The book, which the Trump administration has tried to stall, is set to be released next week but its copies have already been leaked to the media
PUBLISHED JUN 18, 2020
(Getty Images)
(Getty Images)

President Donald Trump had little idea about Britain, one of the US’ oldest and closest allies, being a nuclear power, a new book penned by his former national security adviser John Bolton has revealed. The Trump administration has made a legal move to stall the release of the book ‘The Room Where It Happened: A White House Memoir’ citing it contained classified information but copies of the 592-page publication have already been leaked to various media houses, including The New York Times, The Washington Post and Daily Mail. The tome is expected to hit the shelves on June 23. 

Other insights about Trump’s dubious knowledge on foreign policy affairs were also revealed in the book, including the fact that he thought Finland was a part of Russia. The book also features various private conversations that the president had about other world leaders. One serious revelation was that Trump pleaded with Chinese President Xi Xinping to ensure that he would win his re-election bid by buying American crops.
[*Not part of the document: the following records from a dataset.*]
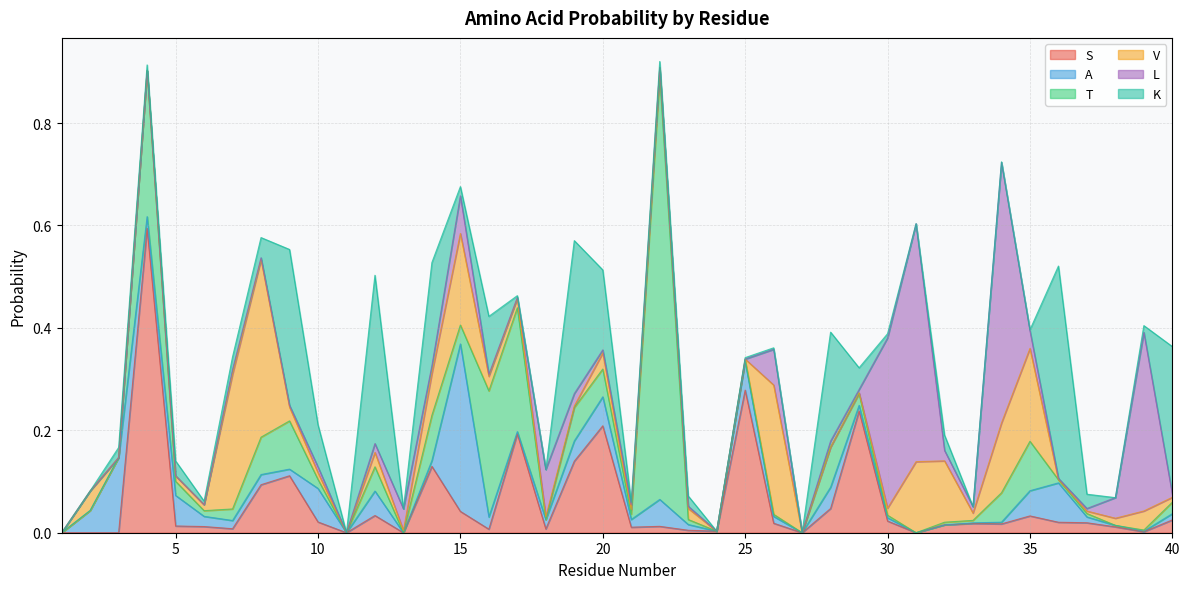

Reading left to right, transcribe all the data shown in this chart.

S: 1=0.0	2=0.0	3=0.0	4=0.6	5=0.0	6=0.0	7=0.0	8=0.1	9=0.1	10=0.0	11=0.0	12=0.0	13=0.0	14=0.1	15=0.0	16=0.0	17=0.2	18=0.0	19=0.1	20=0.2	21=0.0	22=0.0	23=0.0	24=0.0	25=0.3	26=0.0	27=0.0	28=0.0	29=0.2	30=0.0	31=0.0	32=0.0	33=0.0	34=0.0	35=0.0	36=0.0	37=0.0	38=0.0	39=0.0	40=0.0
A: 1=0.0	2=0.0	3=0.1	4=0.0	5=0.1	6=0.0	7=0.0	8=0.0	9=0.0	10=0.1	11=0.0	12=0.0	13=0.0	14=0.0	15=0.3	16=0.0	17=0.0	18=0.0	19=0.0	20=0.1	21=0.0	22=0.1	23=0.0	24=0.0	25=0.1	26=0.0	27=0.0	28=0.0	29=0.0	30=0.0	31=0.0	32=0.0	33=0.0	34=0.0	35=0.0	36=0.1	37=0.0	38=0.0	39=0.0	40=0.0
T: 1=0.0	2=0.0	3=0.0	4=0.3	5=0.0	6=0.0	7=0.0	8=0.1	9=0.1	10=0.0	11=0.0	12=0.0	13=0.0	14=0.1	15=0.0	16=0.2	17=0.2	18=0.0	19=0.1	20=0.1	21=0.0	22=0.8	23=0.0	24=0.0	25=0.0	26=0.0	27=0.0	28=0.1	29=0.0	30=0.0	31=0.0	32=0.0	33=0.0	34=0.1	35=0.1	36=0.0	37=0.0	38=0.0	39=0.0	40=0.0
V: 1=0.0	2=0.0	3=0.0	4=0.0	5=0.0	6=0.0	7=0.3	8=0.3	9=0.0	10=0.0	11=0.0	12=0.0	13=0.0	14=0.1	15=0.2	16=0.0	17=0.0	18=0.0	19=0.0	20=0.0	21=0.0	22=0.0	23=0.0	24=0.0	25=0.0	26=0.3	27=0.0	28=0.0	29=0.0	30=0.0	31=0.1	32=0.1	33=0.0	34=0.1	35=0.2	36=0.0	37=0.0	38=0.0	39=0.0	40=0.0
L: 1=0.0	2=0.0	3=0.0	4=0.0	5=0.0	6=0.0	7=0.0	8=0.0	9=0.0	10=0.0	11=0.0	12=0.0	13=0.0	14=0.0	15=0.1	16=0.0	17=0.0	18=0.1	19=0.0	20=0.0	21=0.0	22=0.0	23=0.0	24=0.0	25=0.0	26=0.1	27=0.0	28=0.0	29=0.0	30=0.3	31=0.5	32=0.0	33=0.0	34=0.5	35=0.0	36=0.0	37=0.0	38=0.0	39=0.3	40=0.0
K: 1=0.0	2=0.0	3=0.0	4=0.0	5=0.0	6=0.0	7=0.0	8=0.0	9=0.3	10=0.1	11=0.0	12=0.3	13=0.0	14=0.2	15=0.0	16=0.1	17=0.0	18=0.0	19=0.3	20=0.2	21=0.0	22=0.0	23=0.0	24=0.0	25=0.0	26=0.0	27=0.0	28=0.2	29=0.0	30=0.0	31=0.0	32=0.0	33=0.0	34=0.0	35=0.0	36=0.4	37=0.0	38=0.0	39=0.0	40=0.3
Last December, Trump was impeached by the House on the charges that he misused his presidential power by seeking help from another foreign government (Ukraine) to make electoral gains at home. 

President Donald Trump and former British prime minister Theresa May in London on June 4, 2019 (Getty Images)

About Trump’s limited idea about Britain being a nuclear power, the book said during a meeting with then British prime minister Theresa May in 2018, Trump interjected to ask a British official: “Oh, are you a nuclear power?” after he referred to the UK as one. The UK became the third nuclear power in the world after the US and former Soviet Union and made its first test in October 1952, less than a decade after the US bombed the Japanese cities of Hiroshima and Nagasaki during the Second World War. Its current submarine-based deterrent force is based on US Trident Missiles. Bolton, 71, wrote he could tell that Trump’s question “was not intended as a joke”. The ultra-hawkish former aide to Trump served as his NSA between April 2018 and September 2019 when he was removed on grounds of indifferences with the commander-in-chief.

'Trump thought nuclear weapons were limited to US and Russia'

A former US official also said about a similar conversation between Trump and May when the former made a state visit to the UK in June last year. “He told May the number one existential threat is still nuclear weapons, and not climate change or any of these other issues that all these other people were raising,” The Guardian quoted the former official as saying. The official also said that when the former British premier asked how that would affect the UK deterrent, Trump appeared to be surprised for he thought it was something limited to the US and Russia. “He didn’t really factor in the other countries,” the official said.